### DATA SUPPLIED
----
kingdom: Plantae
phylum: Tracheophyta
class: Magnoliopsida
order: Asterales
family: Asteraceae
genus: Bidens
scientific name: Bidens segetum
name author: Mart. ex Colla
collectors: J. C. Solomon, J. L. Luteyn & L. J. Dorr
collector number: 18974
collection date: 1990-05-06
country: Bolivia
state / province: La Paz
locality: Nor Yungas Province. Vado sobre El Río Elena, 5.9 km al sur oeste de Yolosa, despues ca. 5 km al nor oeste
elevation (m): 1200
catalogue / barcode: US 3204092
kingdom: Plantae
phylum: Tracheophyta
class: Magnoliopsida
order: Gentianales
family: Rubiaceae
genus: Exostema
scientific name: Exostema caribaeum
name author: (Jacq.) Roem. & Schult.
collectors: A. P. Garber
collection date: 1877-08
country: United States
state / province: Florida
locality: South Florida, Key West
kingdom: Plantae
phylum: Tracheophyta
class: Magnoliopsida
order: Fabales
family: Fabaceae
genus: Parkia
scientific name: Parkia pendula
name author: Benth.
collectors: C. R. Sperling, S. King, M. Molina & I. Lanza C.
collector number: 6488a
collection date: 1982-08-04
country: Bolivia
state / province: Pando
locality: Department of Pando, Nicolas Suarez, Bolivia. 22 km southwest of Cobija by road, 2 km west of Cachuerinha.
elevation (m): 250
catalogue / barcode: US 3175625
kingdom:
----
### GIVEN EXERCISE
Could you turn the lines of all the items above into a single numbered list, leaving out any blank lines?

### COMPLETED EXERCISE
1. kingdom: Plantae
2. phylum: Tracheophyta
3. class: Magnoliopsida
4. order: Asterales
5. family: Asteraceae
6. genus: Bidens
7. scientific name: Bidens segetum
8. name author: Mart. ex Colla
9. collectors: J. C. Solomon, J. L. Luteyn & L. J. Dorr
10. collector number: 18974
11. collection date: 1990-05-06
12. country: Bolivia
13. state / province: La Paz
14. locality: Nor Yungas Province. Vado sobre El Río Elena, 5.9 km al sur oeste de Yolosa, despues ca. 5 km al nor oeste
15. elevation (m): 1200
16. catalogue / barcode: US 3204092
17. kingdom: Plantae
18. phylum: Tracheophyta
19. class: Magnoliopsida
20. order: Gentianales
21. family: Rubiaceae
22. genus: Exostema
23. scientific name: Exostema caribaeum
24. name author: (Jacq.) Roem. & Schult.
25. collectors: A. P. Garber
26. collection date: 1877-08
27. country: United States
28. state / province: Florida
29. locality: South Florida, Key West
30. kingdom: Plantae
31. phylum: Tracheophyta
32. class: Magnoliopsida
33. order: Fabales
34. family: Fabaceae
35. genus: Parkia
36. scientific name: Parkia pendula
37. name author: Benth.
38. collectors: C. R. Sperling, S. King, M. Molina & I. Lanza C.
39. collector number: 6488a
40. collection date: 1982-08-04
41. country: Bolivia
42. state / province: Pando
43. locality: Department of Pando, Nicolas Suarez, Bolivia. 22 km southwest of Cobija by road, 2 km west of Cachuerinha.
44. elevation (m): 250
45. catalogue / barcode: US 3175625
46. kingdom:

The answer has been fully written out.